So to create 30,000 btu's, we'll need a collector surface area of about 14.5 sq.m , or 156 sq.ft.

**Storage Sizing**

A general rule on storage sizing calls for 50 - 60 lbs of rock per square foot of collector area. It's recommended that storage systems be incorporated with collectors that have a minimum area of 200 sq.ft , so that equates to about 11,000 lbs of rock. Working with btu's, the 'specific heat' of rock is such that one cubic foot stores 20 btu's for every 1 degree Fahrenheit that it rises in temperature. In the case of a 70°F rise, a cubic foot would store:

20 btu per cu.ft x 70°F

=

__1400 btu per cu.ft__

Borrowing from our previous 'small home' examples, we can calculate that our 156ft2 30,000btu collector working for an average of 4 hours/day will generate 120,000btuh's:

30,000btu x 4hr

=

__120,000 btu per hr__

In order to store that much heat (at a 70°F design temperature rise):

120,000 btu per day / 1400 btu per cu.ft of rock

=

__85.7 cu.ft__

Now we've determined that for a 156 sq.ft collector, we'll need at least 85.7 cu.ft of rock for storing heat to reach a 70°F heat gain. To decrease losses and increase efficiency, the rock bin should be located as close to the space to be heated as possible. Separate stand alone systems are possible, but the less efficient. The best place for storage is always in or under the space, that way any heat loss goes directly where it's needed.

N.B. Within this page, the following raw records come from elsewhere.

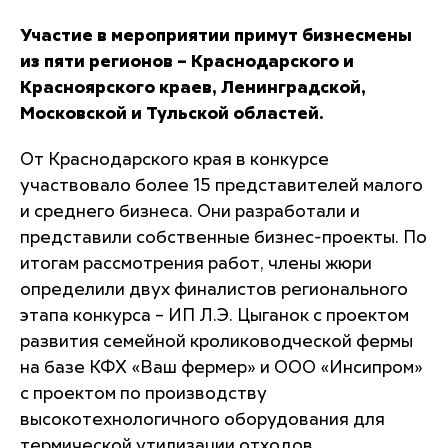
Участие в мероприятии примут бизнесмены
из пяти регионов – Краснодарского и
Красноярского краев, Ленинградской,
Московской и Тульской областей.
От Краснодарского края в конкурсе
участвовало более 15 представителей малого
и среднего бизнеса. Они разработали и
представили собственные бизнес-проекты. По
итогам рассмотрения работ, члены жюри
определили двух финалистов регионального
этапа конкурса – ИП Л.Э. Цыганок с проектом
развития семейной кролиководческой фермы
на базе КФХ «Ваш фермер» и ООО «Инсипром»
с проектом по производству
высокотехнологичного оборудования для
термической утилизации отходов.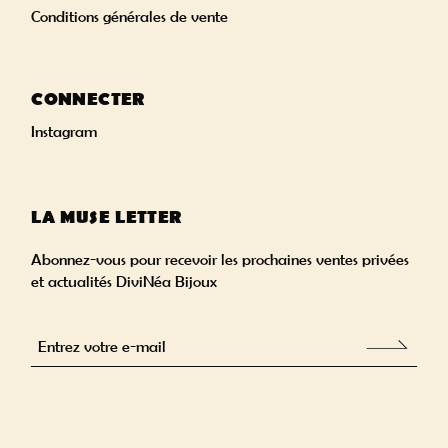
Conditions générales de vente
CONNECTER
Instagram
LA MUSE LETTER
Abonnez-vous pour recevoir les prochaines ventes privées
et actualités DiviNéa Bijoux
Alternative: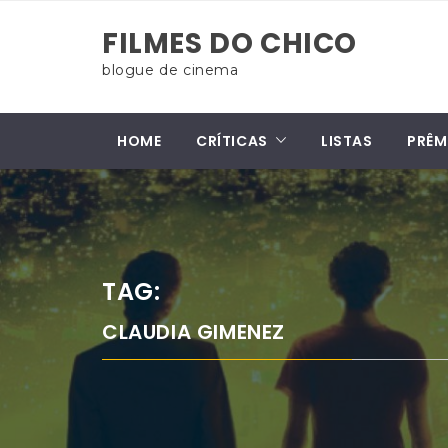
Skip
FILMES DO CHICO
to
content
blogue de cinema
HOME
CRÍTICAS
LISTAS
PRÊM
TAG:
CLAUDIA GIMENEZ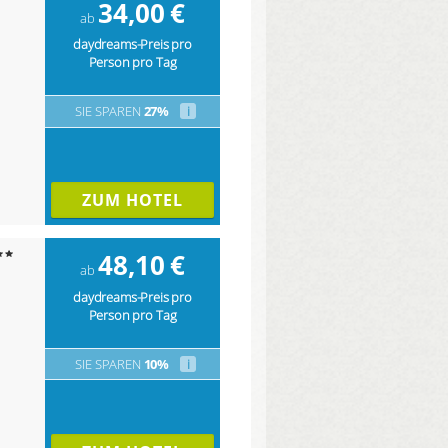
34,00
€
ab
daydreams-Preis pro
Person pro Tag
SIE SPAREN
27%
i
ZUM HOTEL
48,10
€
ab
daydreams-Preis pro
Person pro Tag
SIE SPAREN
10%
i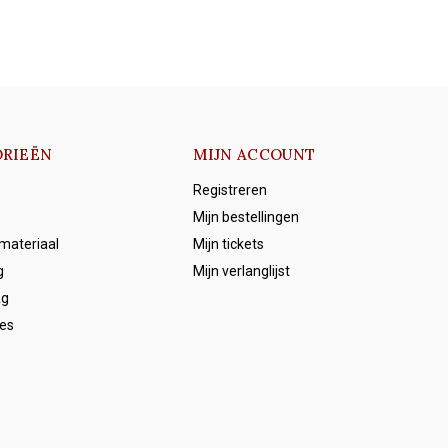
RIEËN
MIJN ACCOUNT
Registreren
Mijn bestellingen
emateriaal
Mijn tickets
g
Mijn verlanglijst
ag
es
s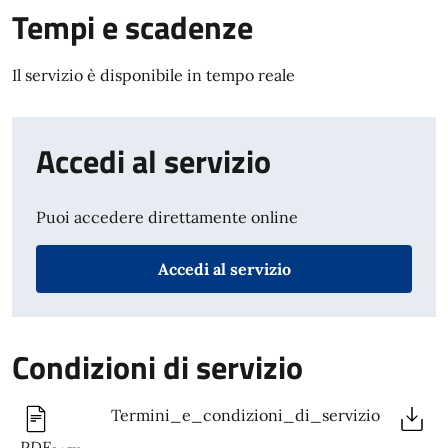
Tempi e scadenze
Il servizio è disponibile in tempo reale
Accedi al servizio
Puoi accedere direttamente online
Accedi al servizio
Condizioni di servizio
Termini_e_condizioni_di_servizio
PDF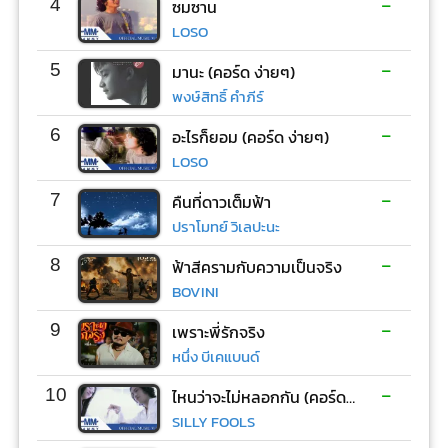
-
4
ซมซาน
LOSO
-
5
มานะ (คอร์ด ง่ายๆ)
พงษ์สิทธิ์ คำภีร์
-
6
อะไรก็ยอม (คอร์ด ง่ายๆ)
LOSO
-
7
คืนที่ดาวเต็มฟ้า
ปราโมทย์ วิเลปะนะ
-
8
ฟ้าสีครามกับความเป็นจริง
BOVINI
-
9
เพราะพี่รักจริง
หนึ่ง บีเคแบนด์
-
10
ไหนว่าจะไม่หลอกกัน (คอร์ด ง่ายๆ)
SILLY FOOLS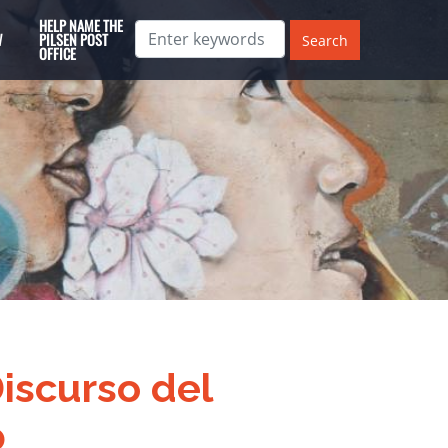
HELP NAME THE
W
PILSEN POST
OFFICE
iscurso del
p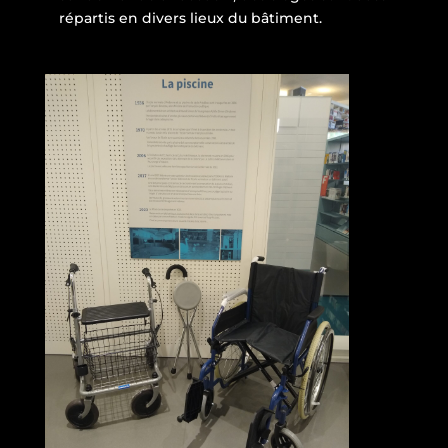
répartis en divers lieux du bâtiment.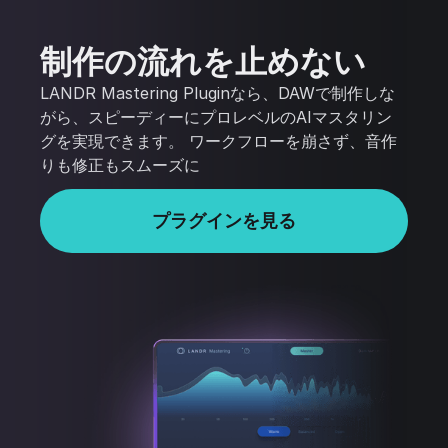
制作の流れを止めない
LANDR Mastering Pluginなら、DAWで制作しな
がら、スピーディーにプロレベルのAIマスタリン
グを実現できます。 ワークフローを崩さず、音作
りも修正もスムーズに
プラグインを見る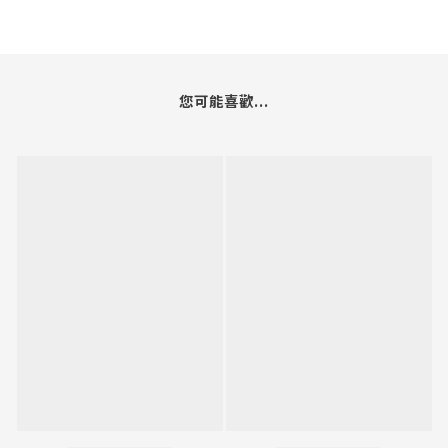
您可能喜歡...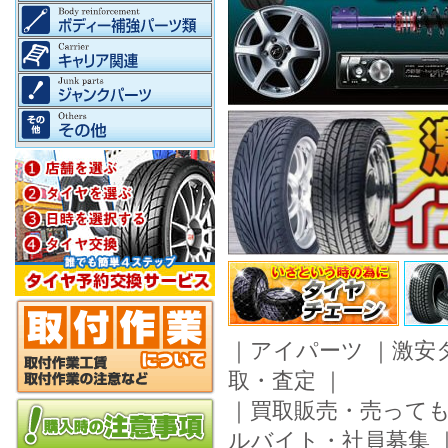
｜
アイパーツ
｜
激安
取・査定
｜
｜
買取販売・売って
ルバイト・社員募集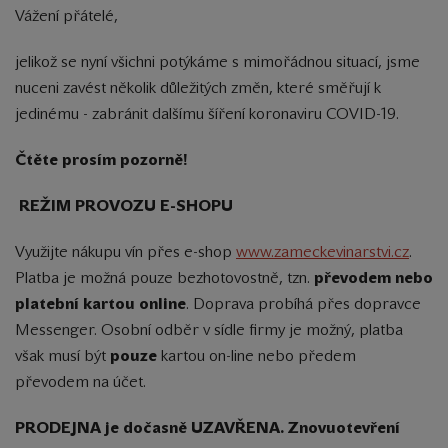
Vážení přátelé,
jelikož se nyní všichni potýkáme s mimořádnou situací, jsme
nuceni zavést několik důležitých změn, které směřují k
jedinému - zabránit dalšímu šíření koronaviru COVID-19.
Čtěte prosím pozorně!
REŽIM PROVOZU E-SHOPU
Využijte nákupu vín přes e-shop
www.zameckevinarstvi.cz
.
Platba je možná pouze bezhotovostně, tzn.
převodem nebo
platební kartou
online
. Doprava probíhá přes dopravce
Messenger. Osobní odběr v sídle firmy je možný, platba
však musí být
pouze
kartou on-line nebo předem
převodem na účet.
PRODEJNA je dočasně UZAVŘENA. Znovuotevření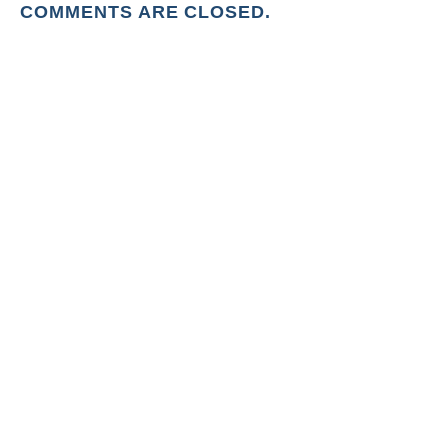
COMMENTS ARE CLOSED.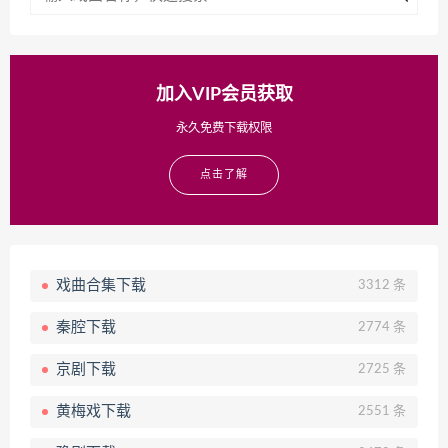
加入VIP会员获取
永久免费下载权限
点击了解
戏曲合集下载
3312 条
秦腔下载
2774 条
京剧下载
2725 条
黄梅戏下载
2551 条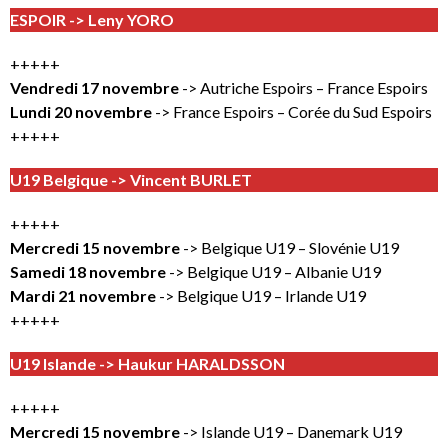
ESPOIR -> Leny YORO
+++++
Vendredi 17 novembre
-> Autriche Espoirs – France Espoirs
Lundi 20 novembre
-> France Espoirs – Corée du Sud Espoirs
+++++
U19 Belgique -> Vincent BURLET
+++++
Mercredi 15 novembre
-> Belgique U19 – Slovénie U19
Samedi 18 novembre
-> Belgique U19 – Albanie U19
Mardi 21 novembre
-> Belgique U19 – Irlande U19
+++++
U19 Islande -> Haukur HARALDSSON
+++++
Mercredi 15 novembre
-> Islande U19 – Danemark U19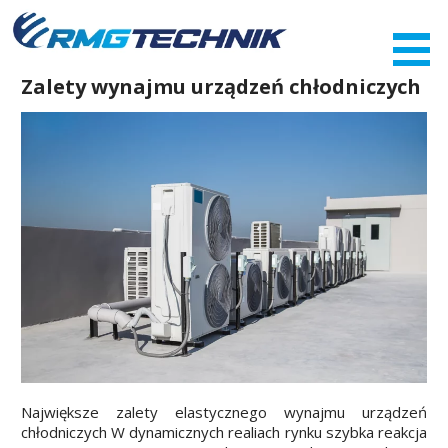
Przejdź
do
zawartości
Zalety wynajmu urządzeń chłodniczych
Największe zalety elastycznego wynajmu urządzeń
chłodniczych W dynamicznych realiach rynku szybka reakcja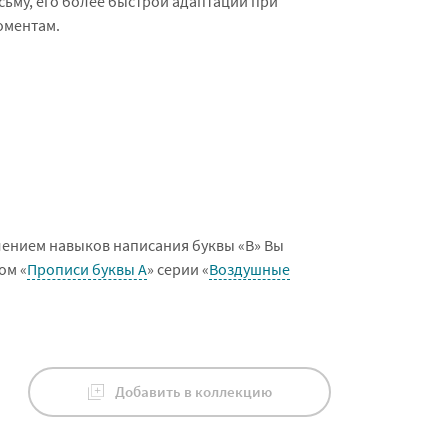
сьму, его более быстрой адаптации при
оментам.
ением навыков написания буквы «В» Вы
ом «
Прописи буквы А
» серии «
Воздушные
Добавить в коллекцию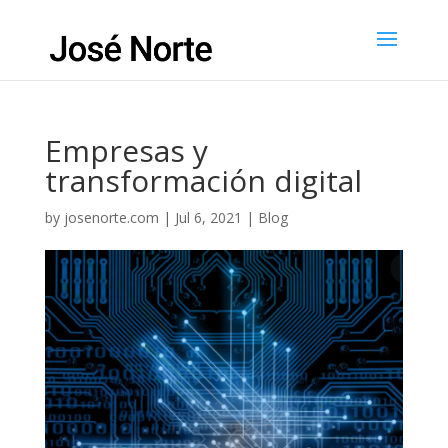
Empresas y
transformación digital
by
josenorte.com
|
Jul 6, 2021
|
Blog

Generally, a 6-8 ft tall bin is sufficient. So (again - borrowing from previous examples and given an average 7 ft height), to determine the other two dimensions of the bin needed to store 85.7 cu.ft of rock:

√(85.7cu.ft / 7ft)

= √12.24

=

__3.5ft__

So, we've determined that we need 30,000 btu's, or 120,000 btu per hour per day to heat our small home, and to store enough thermal mass for one day's use we need a bin that is at least 7ft high x 3.5ft x 3.5ft to hold 85.7 cu.ft of rock. To increase the storage to suit a specific number of days, simply multiply the amount of rock needed for one day's worth of storage by the number of days worth of storage desired:

85.7cu.ft x 3 days

=

__257 cu.ft__